It’s four in the morning and your girlfriend/boyfriend just told you you’re not doing enough cardio. You’re devastated, sobbing, and stumbling, but you still want food. But do you go for the dollar slice across the street? Or do you find an open restaurant, sit down with friends, and order a Sunkist? It’s a tough choice, one you may make without weighing the pros and cons, but it’s a choice that you may not even have to make one day.
Residents of the Lower East Side have created a petition calling for the end of cheap pizza joints and pretty much “all pizzerias” in general. Directed at Community Board 3, which governs neighborhoods including the East Village, the LES, and Alphabet City, the petition emphasizes a need to “promote diversity in low to mid-priced food options for New York City’s Lower East Side.”
The pizza conflict is just one example of the struggle that many local businesses are starting t0 face as rent rates skyrocket and chains and large corporations move into the neighborhoods. As Gothamist reported earlier last year, these $1 pizza places first afflicted pizzerias such as Vinny Vincenz, which was forced to lower prices to stay in competition with the popups.
Still, the main question people consider when choosing between these pizzerias and smaller, local restaurants is the food’s quality vs. its quantity. When it’s late Saturday night, you’d probably go for the closest, cheapest food option, not really taking into account that the quaint tapas place next door might go out of business. Nevertheless, the LES petition is trying to decide for you, taking in mind the effect these cheap spots have on neighborhoods.
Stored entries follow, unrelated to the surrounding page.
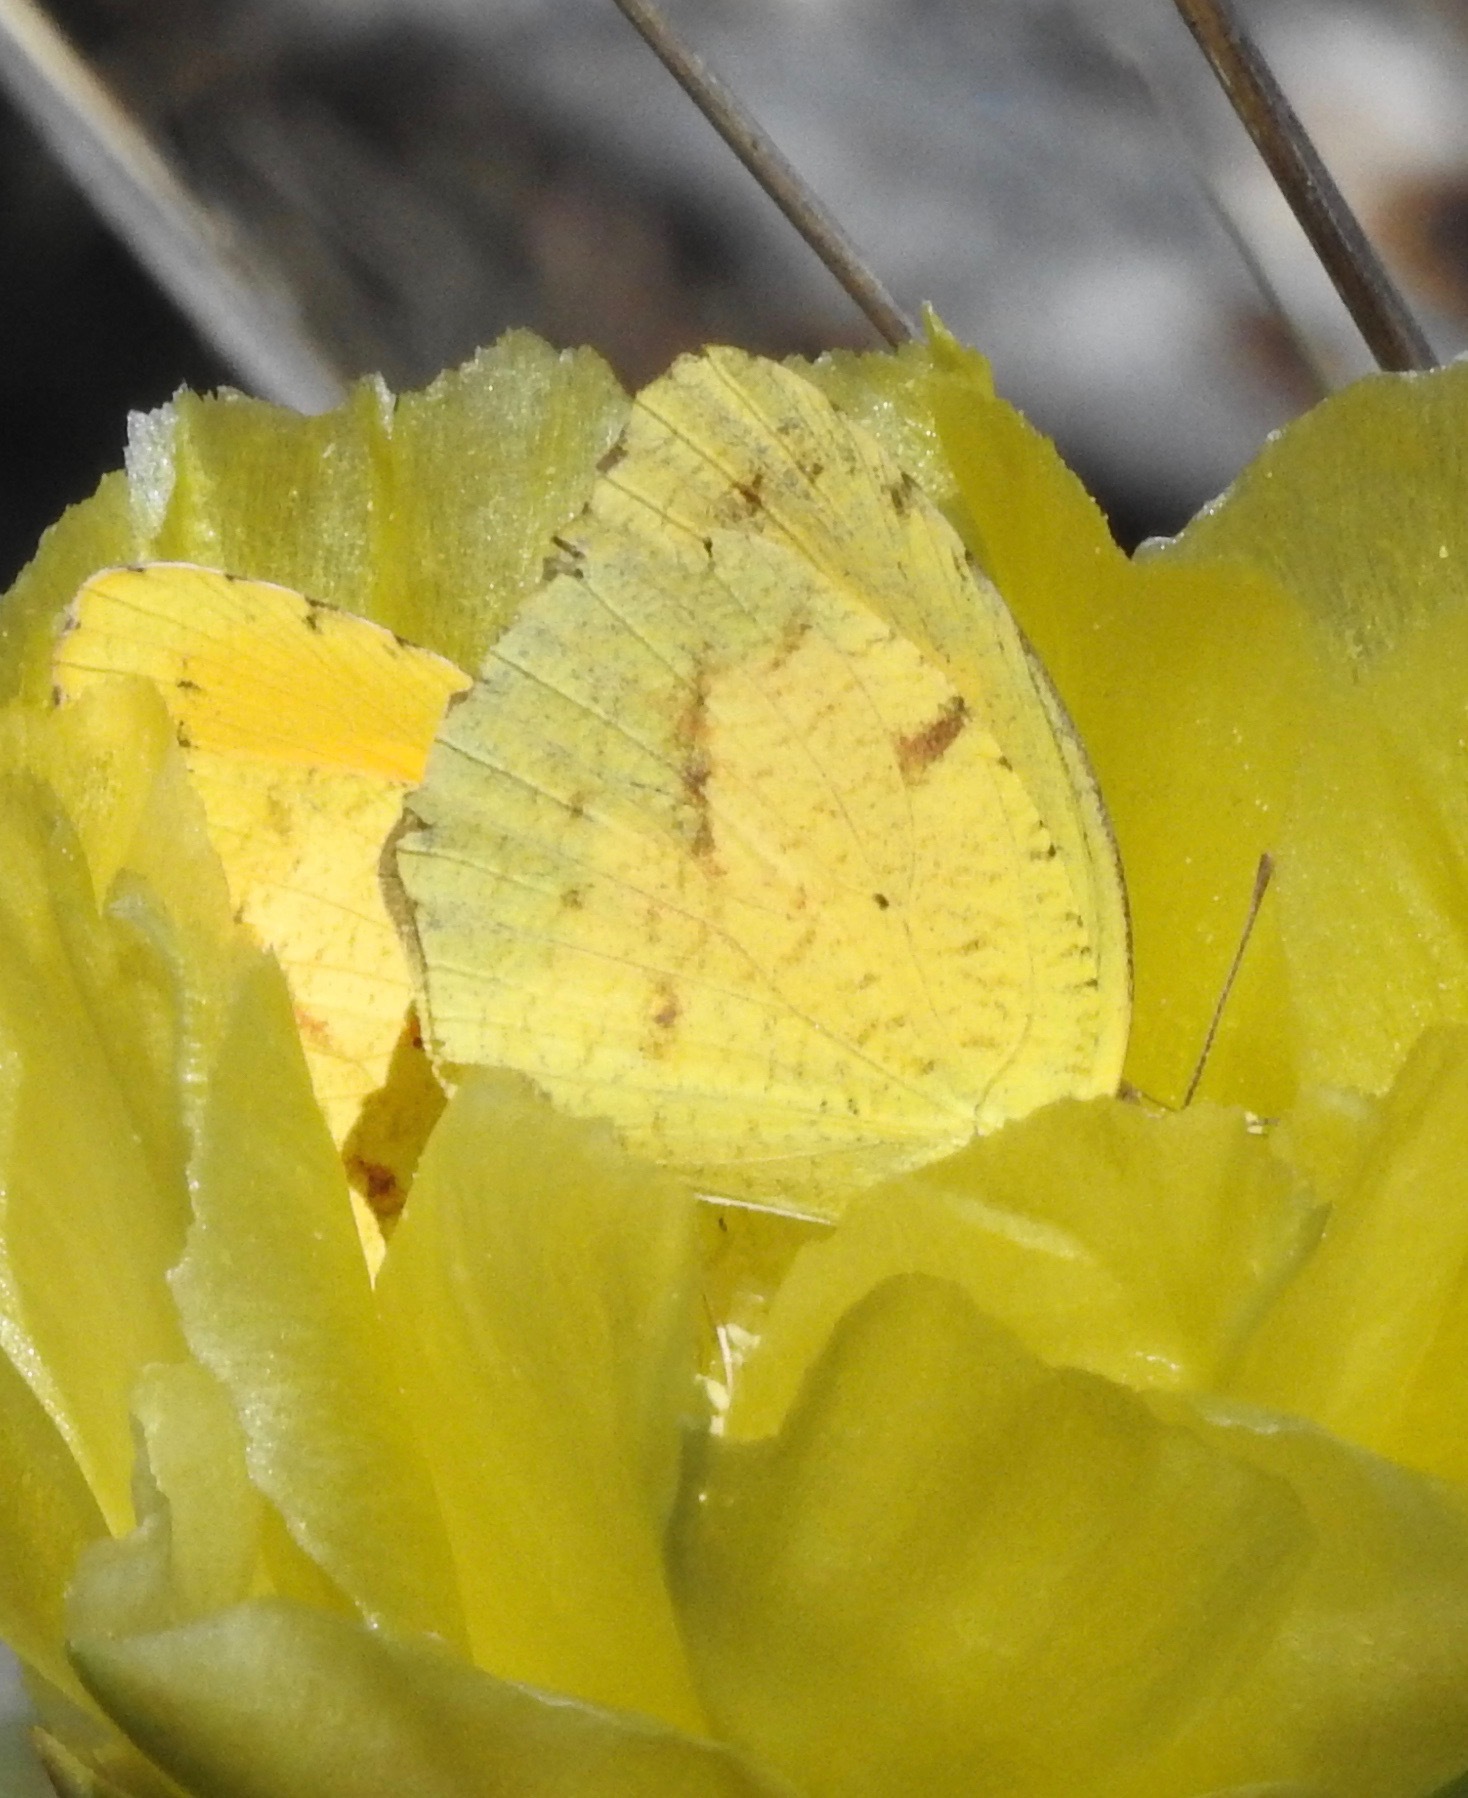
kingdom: Animalia
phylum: Arthropoda
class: Insecta
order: Lepidoptera
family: Pieridae
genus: Abaeis
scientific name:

“It becomes a problem because a place like 2 Bros is convenient and cheap, but I know it’s sacrificing quality and is just bad for some of the small restaurants around,” LSP sophomore Nicole Khudoyan said. “I’d still probably go for the pizza, though.” The allure of one-dollar pizza places is evident. They’re like the Starbucks of pizzerias: efficient, found everywhere, and somewhat destructive to local businesses, but undoubtedly enticing to college students.
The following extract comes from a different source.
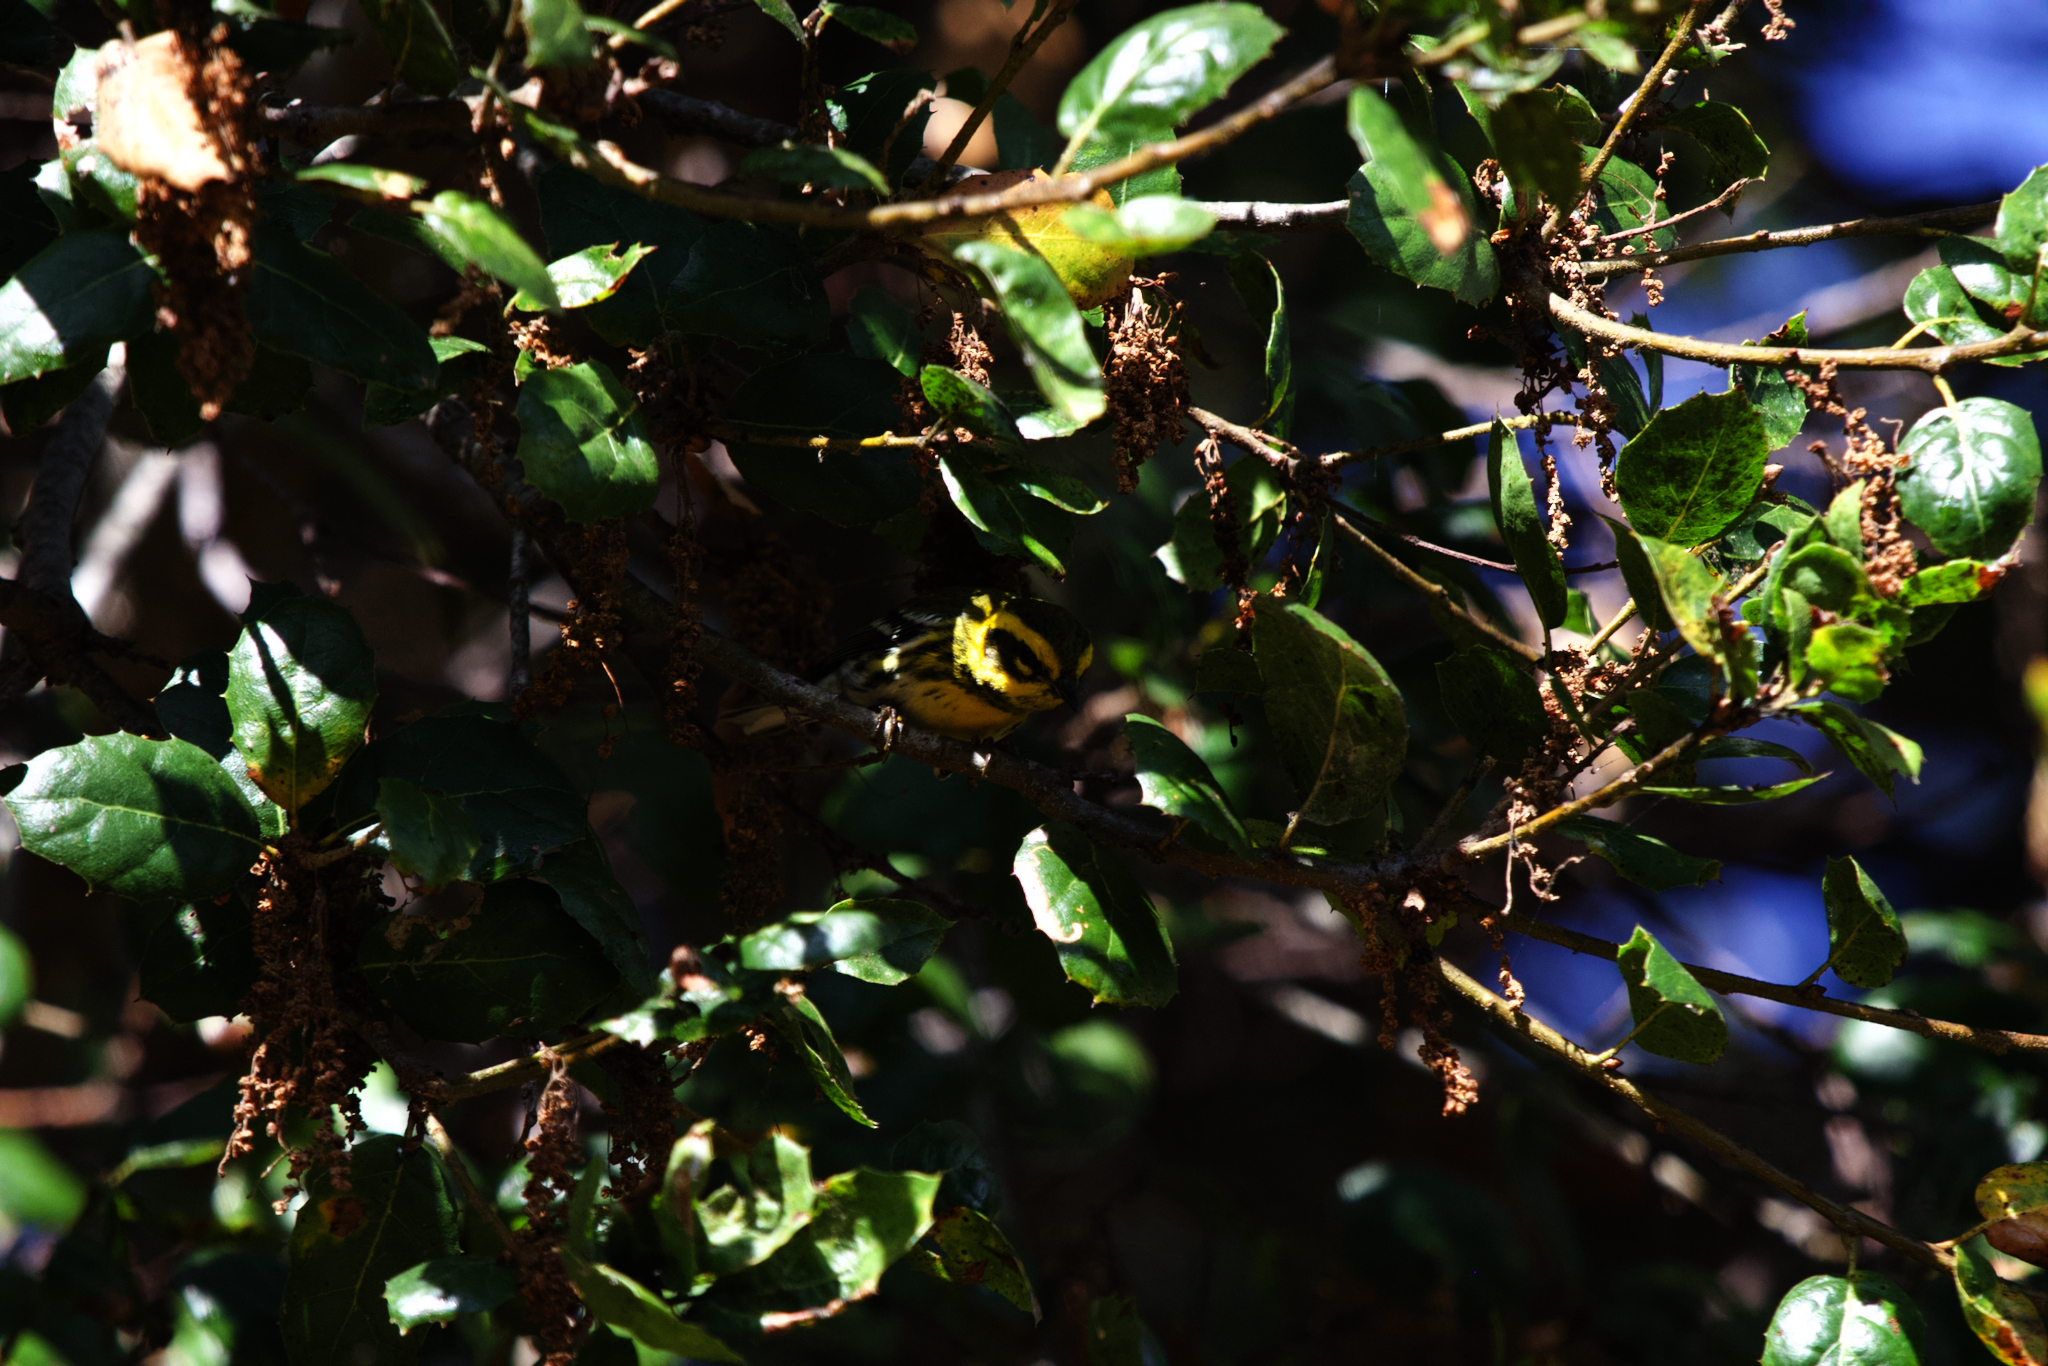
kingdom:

As for ideal alternatives to pizza places — both dollar-slice ones and regular pizzerias — EV Grieve asked the spokesperson for the petition, a longtime LES resident, what the petition’s supporters hope will transpire from their efforts. “Anything besides a chain or $1 pizza,” the unnamed petitioner said. “More small joints like Mimi & Coco’s Japanese spot. It’s just so hard for small places to cover the rent and expenses and still scrape a living wage together.”
However, while the petition has good intentions, most college students probably aren’t thinking about the consequences their pepperoni slice has on the niche restaurants in their neighborhoods when they want a quick, cheap bite. After all, most people I asked said they’d still go for the pizza, not so much because they hate their neighborhoods or different food options, but because it just happens to be easier. The petition is currently underway with 29 out of 100 required signatures to take a stand against pizza.